Fine dello strazio. Due bersagli per San Siro, Guarin da astronomia e se pure a Samir girano...
Stagione finita con una cartolina che dice tutto: a San Siro è 5-2 per l'Udinese, Inter strapazzata da Di Natale, Muriel e compagni. Analizziamo la gara... da Zero a Dieci.
ZERO gli allenatori che hanno fatto peggio di Andrea Stramaccioni nell'era Moratti. Sedici sconfitte in campionato, un'Inter presa a cazzotti da chiunque come fosse un sacco, gioco zero e alibi tanti. Ma alla fine quello che conta sono i risultati: Stramaccioni è l'allenatore più sconfitto da quando Massimo Moratti è presidente dell'Inter.
UNO è il gol di Juan Jesus con la maglia dell'Inter. Benvenuto nel club, ma l'errore sull'1-0 per l'Udinese è da filmare e mandare alle giovanili costringendo i baby difensori a scrivere centinaia di volte sulla lavagna: "Così non si difende", come Bart Simpson. Voto uno anche a quel suo errore. E siamo generosi.
DUE i bersagli di San Siro, in salsa argentina. Ricardo Alvarez torna a vestire i panni della nullità vista fino a marzo e si becca una carrellata di fischi; Ezequiel Schelotto subentra e neanche mette piede in campo, già si ritrova massacrato come se avesse baciato la maglia del Milan. Questa - nel bene e nel male, soprattutto in questo caso nel male - è la Scala del Calcio, bellezza.
TRE gol per Tommaso Rocchi. Che alla fine il suo l'ha fatto e non merita di essere il capro espiatorio di una stagione orribile. Non è colpa sua se è stato comprato; è merito suo aver dato sempre tutto quello che poteva. Conclude segnando più di Bendtner, Anelka e Niang messi insieme. Grazie, professionista vero, ma adesso l'Inter ha bisogno di cambiare.
QUATTRO tiri in galassie sconosciute per Fredy Guarin. Serviranno esperti di astronomia, i più bravi, per scoprire le traiettorie delle sue cannonate nello spazio, autentiche mine calciate senza senso come non ci fosse un domani. Funzionano un po' come spie: quando Guarin fa così, è nella versione dannosa del suo potenziale. Meno male che è finita...

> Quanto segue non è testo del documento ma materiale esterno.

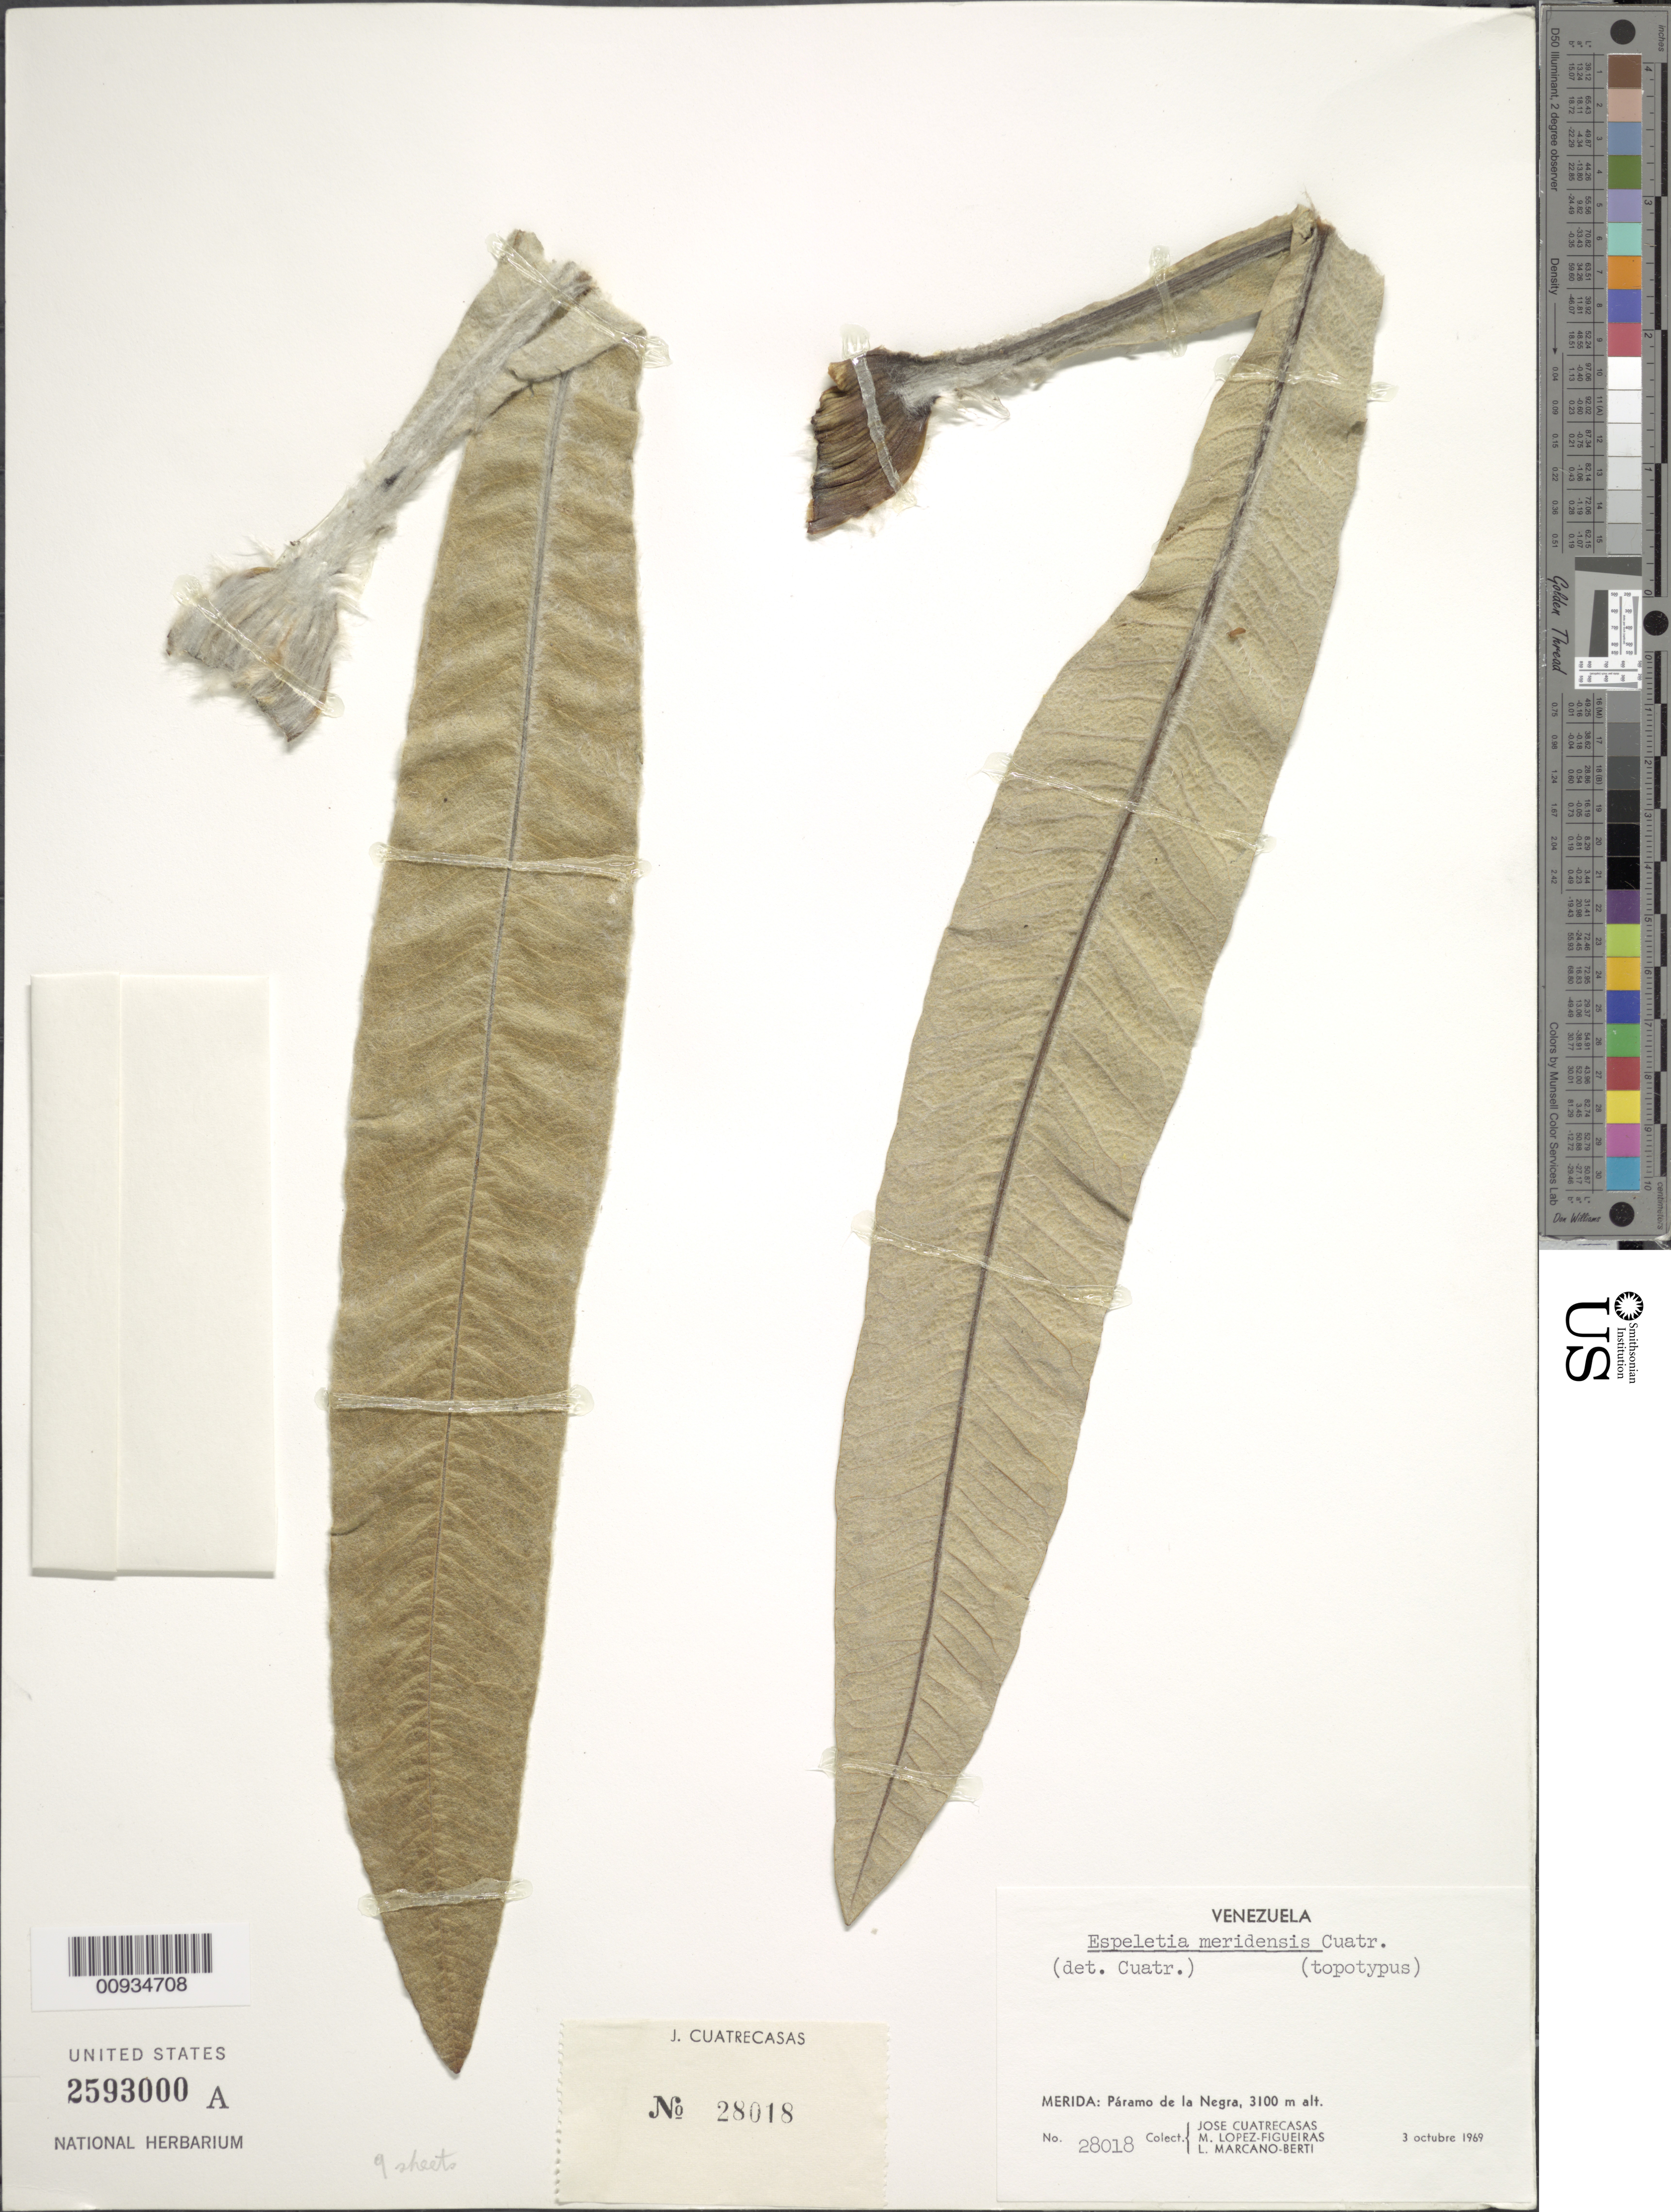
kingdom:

CINQUE gol presi. Dall'onesta Udinese, a San Siro, davanti al proprio pubblico, con il dovere di mettercela tutta. E che gol presi. Questa basta così
SEI mesi di strazio finalmente finiti. Da Torino in poi, solo buio e neanche un bagliore di luce. L'Inter da quel 3 novembre è stata semplicemente una sofferenza atroce, una bruttezza rara sottoposta agli occhi dei suoi tifosi. Voltare pagina. Subito. E sul serio.
SETTE giorni per decidere il futuro dell'allenatore. Perché Stramaccioni non è ancora sicuro del posto e l'esonero viene valutato, perché Mazzarri si è liberato dal Napoli, perché altri nomi non vanno esclusi a priori anche se marginali. Adesso non c'è più tempo da perdere.
OTTO vittorie, sole otto vittorie, dopo quella dello Juventus Stadium. Inclusa. Otto vittorie in campionato da novembre a oggi, questo è il bottino dell'Inter. Con la seconda peggior difesa della Serie A dopo il Pescara. Ci rendiamo conto?
NOVE alla civiltà dei tifosi dell'Inter. Una maturità unica dimostrata in una stagione da pelle d'oca. La Curva Nord contesta civilmente e con intelligenza; i tifosi nerazzurri applaudono tutti con sportività allo straordinario capolavoro - l'ennesimo - di quel campione chiamato Di Natale. Chapeau.
DIECI alla rabbia di Samir Handanovic. Finalmente qualcuno che non dice "è un'annata difficile", mette da parte parole e banalità ma s'inferocisce in campo quando gli attaccanti avversari arrivano come furie davanti a sé. Samir è uno freddo, sereno, composto. Ma quando è troppo, è troppo. Bene che lo faccia capire pure uno come lui.